In support of its cross motion for summary judgment dismissing the complaint, defendant submitted affidavits of its no-fault examiner and its mailroom supervisor. The affidavits sufficiently established that the EUO notices had been sent to plaintiff’s assignor in accordance with defendant’s standard office practices and procedures (see St. Vincent’s Hosp. of Richmond v [*2]Government Empls. Ins. Co., 50 AD3d 1123, 1124 [2008]; Richard Morgan Do, P.C. v State Farm Mut. Auto. Ins. Co., 22 Misc 3d 134[A], 2009 NY Slip Op 50242[U] [App Term, 9th & 10th Jud Dists 2009]; Chi Acupuncture, P.C. v Kemper Auto & Home Ins. Co., 14 Misc 3d 141[A], 2007 NY Slip Op 50352[U] [App Term, 9th & 10th Jud Dists 2007]). Defendant also submitted an affidavit of the investigator who was to perform the EUOs, which established that the assignor had failed to appear therefor (see Stephen Fogel Psychological, P.C. v Progressive Cas. Ins. Co., 35 AD3d 720 [2006]). In addition, defendant sufficiently established that the denial of claim forms had been timely mailed in accordance with defendant’s standard office practices and procedures (see St. Vincent’s Hosp. of Richmond, 50 AD3d at 1124).

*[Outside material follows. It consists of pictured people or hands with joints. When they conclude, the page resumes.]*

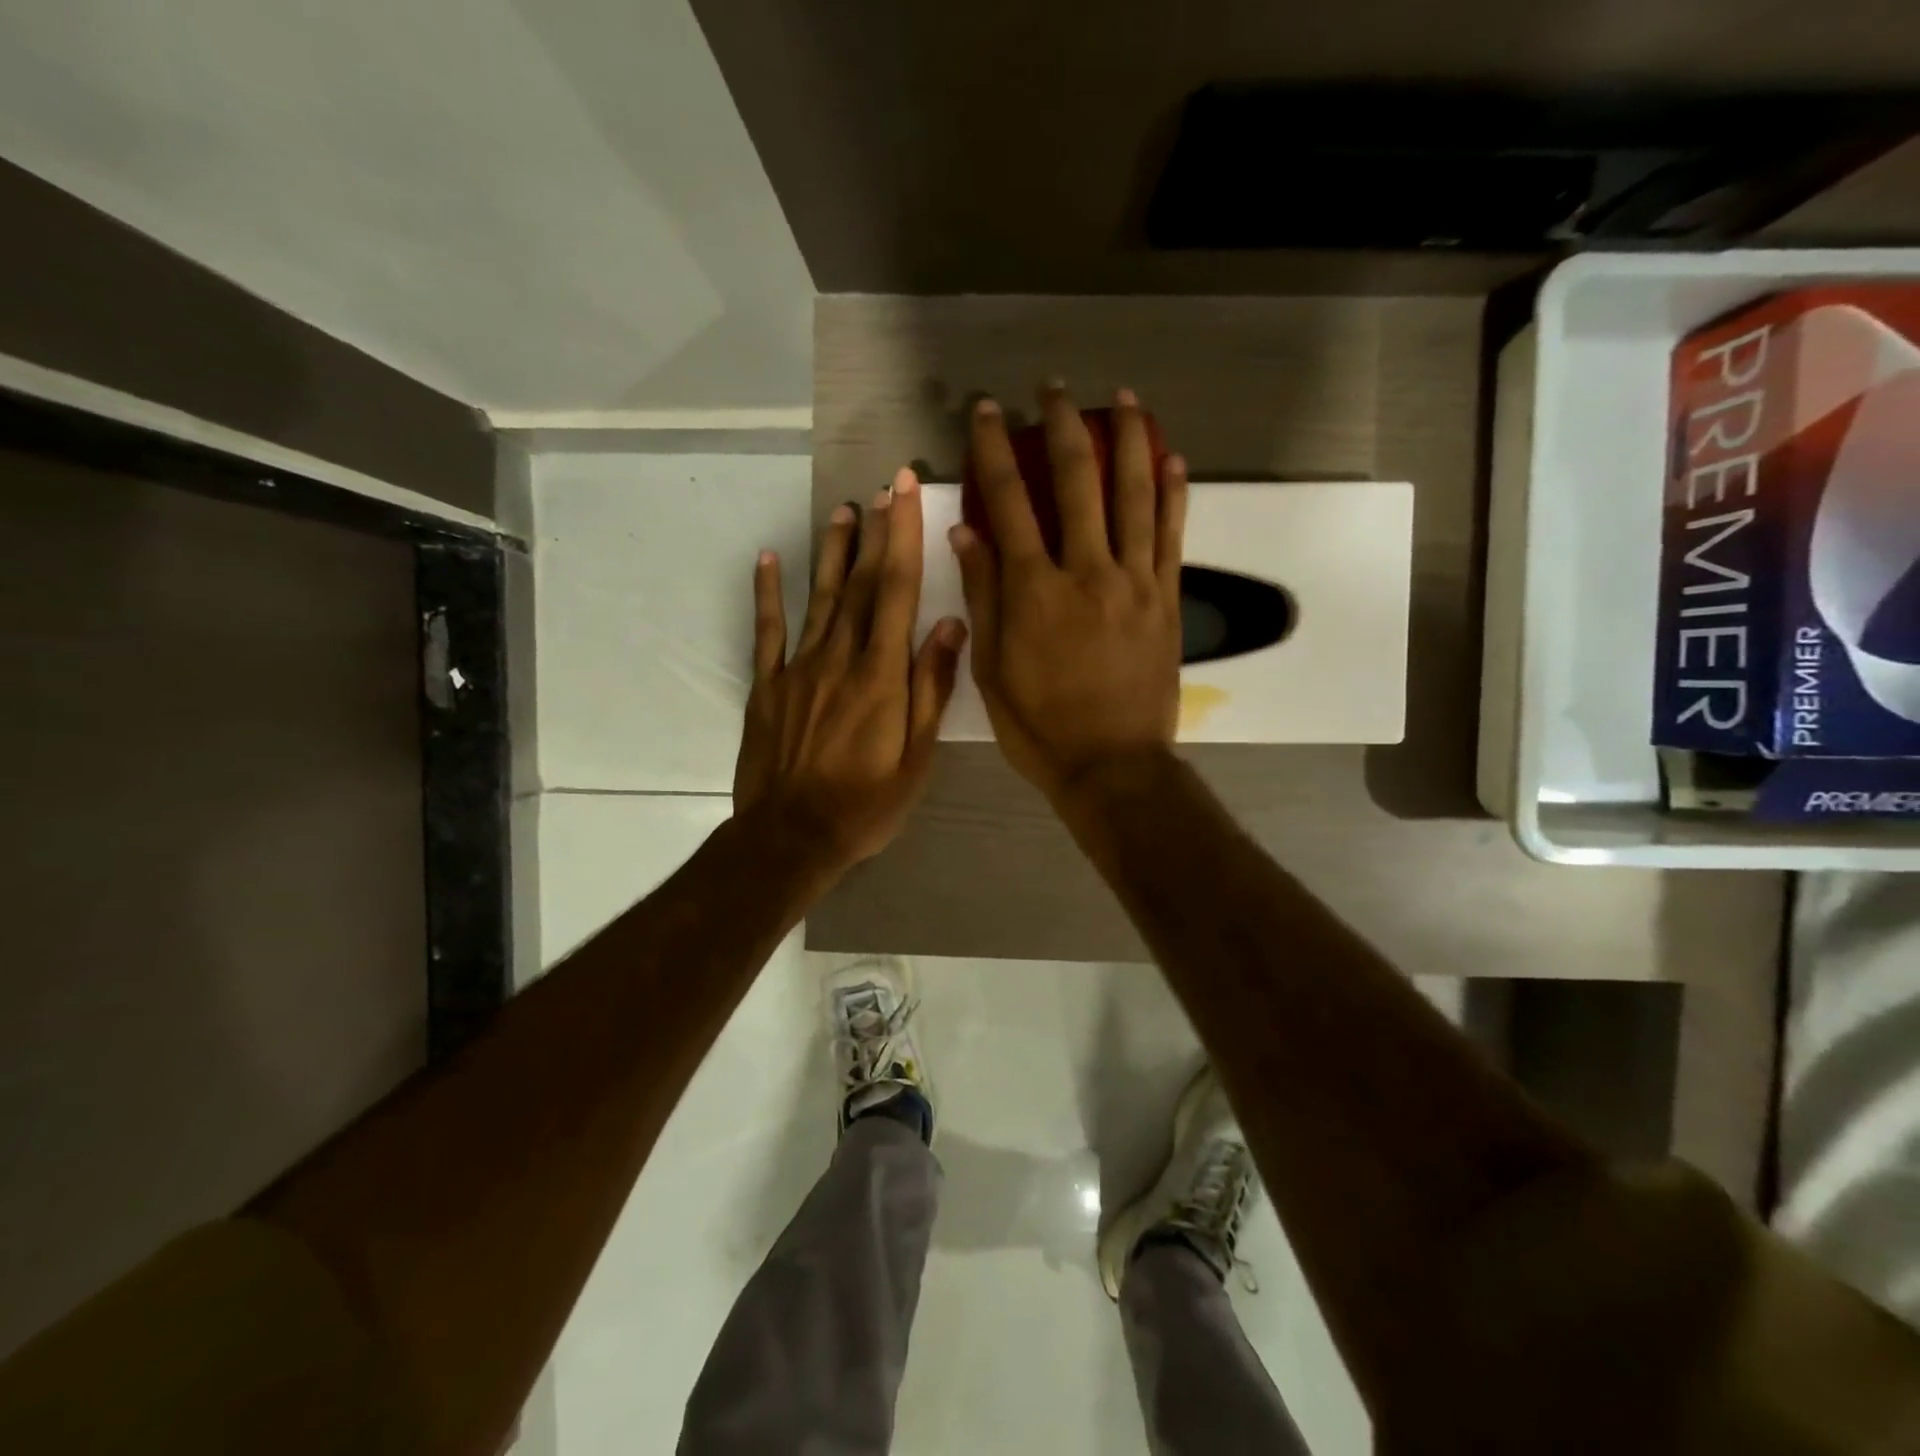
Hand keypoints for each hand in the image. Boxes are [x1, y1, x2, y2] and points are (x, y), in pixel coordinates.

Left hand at [733, 468, 967, 875]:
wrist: (791, 837)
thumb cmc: (866, 804)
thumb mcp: (916, 757)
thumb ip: (931, 689)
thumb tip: (949, 626)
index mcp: (881, 675)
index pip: (898, 591)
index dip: (902, 537)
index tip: (904, 491)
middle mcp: (840, 658)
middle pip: (862, 585)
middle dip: (875, 532)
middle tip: (882, 486)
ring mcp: (798, 669)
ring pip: (820, 598)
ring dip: (833, 552)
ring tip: (842, 510)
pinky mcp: (767, 686)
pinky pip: (768, 631)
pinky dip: (769, 593)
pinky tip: (771, 560)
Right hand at [951, 384, 1187, 805]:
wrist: (1112, 765)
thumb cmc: (1040, 726)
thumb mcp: (991, 669)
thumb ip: (982, 595)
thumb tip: (967, 530)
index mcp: (1034, 590)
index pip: (1009, 501)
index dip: (993, 449)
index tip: (986, 411)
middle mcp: (1086, 570)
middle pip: (1075, 480)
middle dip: (1061, 425)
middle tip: (1053, 389)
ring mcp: (1134, 581)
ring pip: (1133, 493)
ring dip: (1127, 440)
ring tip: (1123, 399)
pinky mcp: (1166, 598)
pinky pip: (1172, 534)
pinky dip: (1172, 491)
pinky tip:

The papers substantiate the basis for the EUO request. Moreover, plaintiff does not claim to have responded in any way to defendant’s request for an EUO. Therefore, plaintiff will not be heard to complain that there was no reasonable basis for the EUO request (cf. Westchester County Med. Ctr. v New York Cent. Mut. Fire Ins. Co., 262 AD2d 553 [1999]; Urban Radiology, P.C. v Tri-State Consumer Ins. Co., 27 Misc 3d 140[A], 2010 NY Slip Op 50987[U] [App Term, 2d, 11th & 13th Jud Dists 2010]; Mary Immaculate Hosp. v New York Cent. Mut. Fire Ins. Co., 21 Misc 3d 130[A], 2008 NY Slip Op 52046[U] [App Term, 9th & 10th Jud Dists 2008]).

In light of the foregoing, the order is reversed, defendant’s cross motion for summary judgment dismissing the complaint is granted and plaintiff’s motion for summary judgment is denied.

Tanenbaum, J.P., Molia and LaCava, JJ., concur.